Before the arrival of the novel coronavirus, retailer Kohl's Corporation (NYSE:KSS) was looking pretty healthy. With $691 million in profit earned last year, and free cash flow an even more robust $802 million, according to data from S&P Global Market Intelligence, Kohl's seemed well able to service its $6.1 billion in total debt, despite having only $723 million in cash on hand.

But the coronavirus is threatening this rosy scenario, warns credit rating agency Fitch Ratings. 

Words Credit Report under a magnifying glass

Image source: Getty Images.

This morning, Fitch downgraded Kohl's Corporation debt one notch from BBB to BBB-. The rater also assigned a negative outlook to Kohl's debt.

As Fitch explains, its move "reflects the significant business interruption from coronavirus and the implications of a downturn in discretionary spending that Fitch expects could extend well into 2021."

Looking forward over the next year, Fitch worries that Kohl's is on a path to nearly triple its financial leverage, from 2.3 times in 2019 to over 6 times in 2020. This year, Fitch predicts Kohl's sales could drop 20% to less than $16 billion, and earnings before interest, taxes, depreciation, and amortization (EBITDA) will shrink 72.5% to just $550 million.

Things could improve in 2021, with sales projected to be about 85% of 2019 levels, and EBITDA about 60%, helping to reduce leverage at the retailer. That being said, "a more protracted or severe downturn could lead to further actions," Fitch said.
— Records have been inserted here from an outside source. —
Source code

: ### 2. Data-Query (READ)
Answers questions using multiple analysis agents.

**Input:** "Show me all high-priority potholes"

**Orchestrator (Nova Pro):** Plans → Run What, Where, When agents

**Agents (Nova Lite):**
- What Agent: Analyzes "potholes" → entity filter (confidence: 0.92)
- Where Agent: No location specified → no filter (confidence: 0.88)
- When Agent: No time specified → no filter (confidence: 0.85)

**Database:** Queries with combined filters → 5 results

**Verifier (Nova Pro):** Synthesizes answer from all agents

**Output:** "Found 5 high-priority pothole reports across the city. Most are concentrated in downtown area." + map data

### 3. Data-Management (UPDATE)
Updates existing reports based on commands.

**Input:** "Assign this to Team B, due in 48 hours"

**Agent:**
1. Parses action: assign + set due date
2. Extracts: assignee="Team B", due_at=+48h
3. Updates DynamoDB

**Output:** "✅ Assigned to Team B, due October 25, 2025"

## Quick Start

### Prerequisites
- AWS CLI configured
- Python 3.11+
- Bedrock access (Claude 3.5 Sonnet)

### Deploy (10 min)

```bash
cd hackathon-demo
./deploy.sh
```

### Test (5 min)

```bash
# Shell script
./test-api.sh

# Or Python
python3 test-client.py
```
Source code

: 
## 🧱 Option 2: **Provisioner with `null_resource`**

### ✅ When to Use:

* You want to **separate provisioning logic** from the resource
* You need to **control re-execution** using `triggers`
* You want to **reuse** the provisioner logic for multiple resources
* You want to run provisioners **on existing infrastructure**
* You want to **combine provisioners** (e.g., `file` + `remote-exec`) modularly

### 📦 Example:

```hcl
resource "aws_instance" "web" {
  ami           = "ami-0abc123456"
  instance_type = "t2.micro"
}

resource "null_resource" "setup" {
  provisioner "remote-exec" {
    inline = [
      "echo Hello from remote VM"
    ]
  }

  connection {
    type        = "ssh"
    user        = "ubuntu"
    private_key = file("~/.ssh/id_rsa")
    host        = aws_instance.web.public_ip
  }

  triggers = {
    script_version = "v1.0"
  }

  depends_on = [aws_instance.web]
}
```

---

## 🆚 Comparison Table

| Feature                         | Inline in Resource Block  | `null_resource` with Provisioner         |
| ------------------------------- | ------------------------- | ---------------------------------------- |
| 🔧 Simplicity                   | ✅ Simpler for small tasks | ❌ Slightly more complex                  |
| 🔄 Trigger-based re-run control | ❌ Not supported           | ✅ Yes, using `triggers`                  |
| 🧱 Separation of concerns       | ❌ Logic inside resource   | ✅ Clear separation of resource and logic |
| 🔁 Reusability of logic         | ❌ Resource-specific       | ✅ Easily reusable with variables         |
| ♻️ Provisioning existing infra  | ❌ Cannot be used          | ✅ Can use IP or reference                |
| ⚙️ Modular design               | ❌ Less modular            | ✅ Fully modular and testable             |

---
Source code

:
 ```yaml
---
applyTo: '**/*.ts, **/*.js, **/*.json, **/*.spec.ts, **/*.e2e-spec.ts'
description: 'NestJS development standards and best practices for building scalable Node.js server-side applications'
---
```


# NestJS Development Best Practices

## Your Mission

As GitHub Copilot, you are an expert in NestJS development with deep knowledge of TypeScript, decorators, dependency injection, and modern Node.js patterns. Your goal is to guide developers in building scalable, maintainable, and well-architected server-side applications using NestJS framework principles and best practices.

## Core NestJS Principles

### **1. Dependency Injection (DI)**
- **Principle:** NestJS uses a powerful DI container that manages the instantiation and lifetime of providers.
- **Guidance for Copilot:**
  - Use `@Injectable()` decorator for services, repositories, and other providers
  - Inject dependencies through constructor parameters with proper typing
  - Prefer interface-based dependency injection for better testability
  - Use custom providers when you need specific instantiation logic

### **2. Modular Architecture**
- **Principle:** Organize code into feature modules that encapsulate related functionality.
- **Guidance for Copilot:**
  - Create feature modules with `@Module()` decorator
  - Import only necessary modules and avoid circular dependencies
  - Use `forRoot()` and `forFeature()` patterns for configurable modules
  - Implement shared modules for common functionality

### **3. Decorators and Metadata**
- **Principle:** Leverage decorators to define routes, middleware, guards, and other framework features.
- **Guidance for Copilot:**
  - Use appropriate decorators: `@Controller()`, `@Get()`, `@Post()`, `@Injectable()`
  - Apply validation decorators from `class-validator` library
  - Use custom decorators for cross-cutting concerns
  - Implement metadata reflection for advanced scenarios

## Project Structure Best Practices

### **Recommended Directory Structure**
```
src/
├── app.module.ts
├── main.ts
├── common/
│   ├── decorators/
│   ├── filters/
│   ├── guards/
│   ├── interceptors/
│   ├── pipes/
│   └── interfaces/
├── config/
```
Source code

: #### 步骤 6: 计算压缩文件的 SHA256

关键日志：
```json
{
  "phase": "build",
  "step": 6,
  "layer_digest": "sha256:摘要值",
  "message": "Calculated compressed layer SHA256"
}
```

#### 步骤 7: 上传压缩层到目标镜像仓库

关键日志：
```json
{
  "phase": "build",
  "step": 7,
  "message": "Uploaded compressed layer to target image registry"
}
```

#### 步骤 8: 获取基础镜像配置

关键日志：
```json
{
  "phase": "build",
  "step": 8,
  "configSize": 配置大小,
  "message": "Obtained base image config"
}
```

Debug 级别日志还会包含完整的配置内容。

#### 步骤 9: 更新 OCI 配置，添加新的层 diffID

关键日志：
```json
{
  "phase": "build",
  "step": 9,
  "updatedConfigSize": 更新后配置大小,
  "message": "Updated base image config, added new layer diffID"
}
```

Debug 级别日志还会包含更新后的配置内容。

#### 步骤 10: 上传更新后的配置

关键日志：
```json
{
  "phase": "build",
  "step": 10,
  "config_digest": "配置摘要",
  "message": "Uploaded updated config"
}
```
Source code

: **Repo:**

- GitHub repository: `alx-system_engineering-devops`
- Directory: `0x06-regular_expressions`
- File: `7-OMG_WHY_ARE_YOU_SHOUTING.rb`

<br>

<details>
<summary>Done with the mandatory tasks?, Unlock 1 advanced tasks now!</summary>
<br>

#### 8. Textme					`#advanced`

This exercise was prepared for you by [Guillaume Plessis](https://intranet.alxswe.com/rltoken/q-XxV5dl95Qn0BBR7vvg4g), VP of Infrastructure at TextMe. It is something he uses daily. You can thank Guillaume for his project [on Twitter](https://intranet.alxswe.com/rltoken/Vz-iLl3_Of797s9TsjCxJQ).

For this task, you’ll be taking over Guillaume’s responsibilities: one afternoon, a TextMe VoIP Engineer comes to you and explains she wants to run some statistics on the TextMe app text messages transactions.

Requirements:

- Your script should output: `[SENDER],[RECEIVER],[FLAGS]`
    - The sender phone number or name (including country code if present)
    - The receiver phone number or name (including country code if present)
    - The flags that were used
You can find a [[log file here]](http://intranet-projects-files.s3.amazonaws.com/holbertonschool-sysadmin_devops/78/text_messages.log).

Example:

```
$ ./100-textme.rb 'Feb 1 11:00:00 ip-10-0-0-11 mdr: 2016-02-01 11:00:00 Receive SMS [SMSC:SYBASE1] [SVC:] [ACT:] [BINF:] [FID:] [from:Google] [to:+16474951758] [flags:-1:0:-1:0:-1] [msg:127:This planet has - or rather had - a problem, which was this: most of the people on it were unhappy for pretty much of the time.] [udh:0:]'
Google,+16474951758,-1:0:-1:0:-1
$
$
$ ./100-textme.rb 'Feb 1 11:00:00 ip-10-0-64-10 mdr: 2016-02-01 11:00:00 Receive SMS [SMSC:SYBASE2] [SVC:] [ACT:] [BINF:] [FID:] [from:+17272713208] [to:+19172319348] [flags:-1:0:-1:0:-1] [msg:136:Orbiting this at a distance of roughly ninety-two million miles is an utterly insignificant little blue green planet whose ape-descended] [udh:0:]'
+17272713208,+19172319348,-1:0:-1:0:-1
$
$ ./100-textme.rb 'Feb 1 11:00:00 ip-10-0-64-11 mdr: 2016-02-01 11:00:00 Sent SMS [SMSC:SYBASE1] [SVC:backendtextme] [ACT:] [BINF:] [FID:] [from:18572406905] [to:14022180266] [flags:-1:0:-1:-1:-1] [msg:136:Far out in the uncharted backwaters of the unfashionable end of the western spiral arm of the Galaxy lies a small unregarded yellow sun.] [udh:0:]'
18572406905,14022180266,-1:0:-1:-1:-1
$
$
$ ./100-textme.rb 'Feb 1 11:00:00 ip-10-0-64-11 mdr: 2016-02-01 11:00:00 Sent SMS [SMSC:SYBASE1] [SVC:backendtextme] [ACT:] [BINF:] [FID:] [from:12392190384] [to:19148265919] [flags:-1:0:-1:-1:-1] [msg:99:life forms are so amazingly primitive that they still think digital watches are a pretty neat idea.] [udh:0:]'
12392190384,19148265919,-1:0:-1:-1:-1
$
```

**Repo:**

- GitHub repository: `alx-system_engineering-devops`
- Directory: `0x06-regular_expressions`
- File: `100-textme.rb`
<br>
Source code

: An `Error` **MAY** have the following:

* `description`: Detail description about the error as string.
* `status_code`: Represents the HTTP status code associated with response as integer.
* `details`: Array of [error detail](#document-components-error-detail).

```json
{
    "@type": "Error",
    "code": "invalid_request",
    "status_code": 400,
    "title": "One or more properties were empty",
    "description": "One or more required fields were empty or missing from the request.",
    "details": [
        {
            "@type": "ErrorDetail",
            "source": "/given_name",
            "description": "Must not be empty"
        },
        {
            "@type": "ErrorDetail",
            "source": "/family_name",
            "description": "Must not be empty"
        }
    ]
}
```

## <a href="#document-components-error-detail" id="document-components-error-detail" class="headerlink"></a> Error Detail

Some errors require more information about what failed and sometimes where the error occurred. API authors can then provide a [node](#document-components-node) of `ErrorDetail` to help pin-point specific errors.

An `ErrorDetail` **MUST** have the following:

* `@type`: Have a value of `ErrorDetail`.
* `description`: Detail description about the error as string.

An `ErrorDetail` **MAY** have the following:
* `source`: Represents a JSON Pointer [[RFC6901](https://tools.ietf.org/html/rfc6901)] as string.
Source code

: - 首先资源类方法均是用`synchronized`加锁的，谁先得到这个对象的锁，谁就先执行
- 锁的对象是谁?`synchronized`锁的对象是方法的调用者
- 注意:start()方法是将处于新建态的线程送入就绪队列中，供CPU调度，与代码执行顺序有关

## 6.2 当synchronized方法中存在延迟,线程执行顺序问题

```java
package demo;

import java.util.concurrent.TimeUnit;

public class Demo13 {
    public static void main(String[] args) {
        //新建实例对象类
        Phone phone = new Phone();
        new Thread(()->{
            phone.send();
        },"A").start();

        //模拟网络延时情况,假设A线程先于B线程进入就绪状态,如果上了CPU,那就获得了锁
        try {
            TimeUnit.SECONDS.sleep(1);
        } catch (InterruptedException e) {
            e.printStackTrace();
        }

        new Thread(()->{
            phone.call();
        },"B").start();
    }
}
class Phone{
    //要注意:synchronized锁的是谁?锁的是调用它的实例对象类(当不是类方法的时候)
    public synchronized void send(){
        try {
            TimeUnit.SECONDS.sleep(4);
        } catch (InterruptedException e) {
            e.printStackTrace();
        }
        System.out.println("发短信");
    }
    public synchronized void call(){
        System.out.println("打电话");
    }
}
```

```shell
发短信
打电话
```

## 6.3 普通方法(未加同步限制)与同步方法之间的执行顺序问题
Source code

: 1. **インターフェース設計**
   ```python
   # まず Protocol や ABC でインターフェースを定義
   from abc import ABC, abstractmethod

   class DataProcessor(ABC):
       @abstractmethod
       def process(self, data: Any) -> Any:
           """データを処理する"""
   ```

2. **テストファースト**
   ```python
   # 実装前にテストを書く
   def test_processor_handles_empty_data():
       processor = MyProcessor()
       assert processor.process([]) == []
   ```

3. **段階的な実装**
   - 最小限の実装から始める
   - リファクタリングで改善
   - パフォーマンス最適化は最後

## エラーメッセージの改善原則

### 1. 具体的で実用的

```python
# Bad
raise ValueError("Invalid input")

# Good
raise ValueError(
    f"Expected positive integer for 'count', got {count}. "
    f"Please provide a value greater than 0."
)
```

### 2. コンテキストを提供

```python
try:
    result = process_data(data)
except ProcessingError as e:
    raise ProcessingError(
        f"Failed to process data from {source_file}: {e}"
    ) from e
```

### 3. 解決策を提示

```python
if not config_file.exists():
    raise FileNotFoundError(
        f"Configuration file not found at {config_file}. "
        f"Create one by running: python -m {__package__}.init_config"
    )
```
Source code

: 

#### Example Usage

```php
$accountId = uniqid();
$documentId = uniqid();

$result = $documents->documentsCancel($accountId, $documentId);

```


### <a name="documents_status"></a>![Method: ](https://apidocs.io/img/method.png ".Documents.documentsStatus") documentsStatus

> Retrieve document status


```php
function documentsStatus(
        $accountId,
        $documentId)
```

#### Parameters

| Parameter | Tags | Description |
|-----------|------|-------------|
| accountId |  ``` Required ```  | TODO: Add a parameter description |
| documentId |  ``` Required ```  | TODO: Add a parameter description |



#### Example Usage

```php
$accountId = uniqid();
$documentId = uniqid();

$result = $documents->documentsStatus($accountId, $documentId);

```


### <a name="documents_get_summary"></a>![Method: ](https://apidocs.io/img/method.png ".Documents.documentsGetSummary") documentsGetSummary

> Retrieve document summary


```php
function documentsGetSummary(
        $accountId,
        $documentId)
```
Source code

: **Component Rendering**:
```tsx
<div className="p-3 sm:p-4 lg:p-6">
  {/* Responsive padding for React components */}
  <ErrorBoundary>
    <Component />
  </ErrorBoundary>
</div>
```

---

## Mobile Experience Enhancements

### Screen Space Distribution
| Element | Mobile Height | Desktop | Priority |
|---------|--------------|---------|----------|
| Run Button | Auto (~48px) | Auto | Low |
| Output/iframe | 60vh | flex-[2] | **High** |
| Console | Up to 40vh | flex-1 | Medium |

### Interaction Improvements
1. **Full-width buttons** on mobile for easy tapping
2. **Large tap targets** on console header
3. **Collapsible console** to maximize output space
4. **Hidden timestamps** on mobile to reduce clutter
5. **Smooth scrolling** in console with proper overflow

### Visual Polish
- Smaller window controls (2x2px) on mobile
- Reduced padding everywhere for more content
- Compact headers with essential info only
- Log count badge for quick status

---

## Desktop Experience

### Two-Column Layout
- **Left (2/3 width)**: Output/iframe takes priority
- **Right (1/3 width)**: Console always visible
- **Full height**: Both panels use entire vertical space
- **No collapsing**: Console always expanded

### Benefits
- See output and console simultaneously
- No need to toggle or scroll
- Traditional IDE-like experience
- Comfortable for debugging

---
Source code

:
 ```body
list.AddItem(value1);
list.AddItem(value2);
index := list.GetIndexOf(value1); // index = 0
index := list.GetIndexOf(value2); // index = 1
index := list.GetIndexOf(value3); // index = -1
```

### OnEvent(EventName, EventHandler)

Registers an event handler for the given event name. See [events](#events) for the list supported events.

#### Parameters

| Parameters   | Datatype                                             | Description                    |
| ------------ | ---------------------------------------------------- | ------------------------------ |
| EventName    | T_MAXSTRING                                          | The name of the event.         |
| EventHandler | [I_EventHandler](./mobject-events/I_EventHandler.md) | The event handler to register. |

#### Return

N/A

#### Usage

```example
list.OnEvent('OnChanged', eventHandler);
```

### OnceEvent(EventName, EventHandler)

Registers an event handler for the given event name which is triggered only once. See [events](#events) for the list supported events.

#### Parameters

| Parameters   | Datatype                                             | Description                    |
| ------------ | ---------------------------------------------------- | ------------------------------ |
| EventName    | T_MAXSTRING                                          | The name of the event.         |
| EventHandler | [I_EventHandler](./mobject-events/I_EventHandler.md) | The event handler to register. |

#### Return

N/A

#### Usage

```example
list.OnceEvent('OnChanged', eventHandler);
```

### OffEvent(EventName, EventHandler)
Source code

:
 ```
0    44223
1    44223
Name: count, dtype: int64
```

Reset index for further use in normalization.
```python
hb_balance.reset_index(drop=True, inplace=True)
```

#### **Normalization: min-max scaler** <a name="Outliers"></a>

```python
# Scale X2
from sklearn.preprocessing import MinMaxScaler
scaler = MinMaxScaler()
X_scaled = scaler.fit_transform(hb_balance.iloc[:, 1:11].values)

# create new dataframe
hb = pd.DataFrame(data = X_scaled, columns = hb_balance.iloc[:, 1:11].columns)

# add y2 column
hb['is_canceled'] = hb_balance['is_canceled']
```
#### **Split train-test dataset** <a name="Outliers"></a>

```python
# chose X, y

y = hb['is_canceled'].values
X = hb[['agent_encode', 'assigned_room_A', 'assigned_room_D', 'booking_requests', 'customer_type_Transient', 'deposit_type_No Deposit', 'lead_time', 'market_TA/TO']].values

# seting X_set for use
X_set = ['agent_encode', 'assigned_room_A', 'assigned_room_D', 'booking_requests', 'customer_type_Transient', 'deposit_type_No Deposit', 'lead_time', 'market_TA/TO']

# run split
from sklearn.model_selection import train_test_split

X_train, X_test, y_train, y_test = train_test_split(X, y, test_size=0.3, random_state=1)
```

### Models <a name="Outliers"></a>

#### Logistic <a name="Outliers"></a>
In standard ratings language, more letters are better than fewer (so Kohl's BBB- rating is better than the BB rating Fitch assigned Levi Strauss earlier today). That said, a minus sign means exactly what you think it does -- a worse rating than no minus.

At BBB-, Kohl's debt is now rated just one notch above junk bond status. One more downgrade is all it would take to make Kohl's debt "non-investment grade."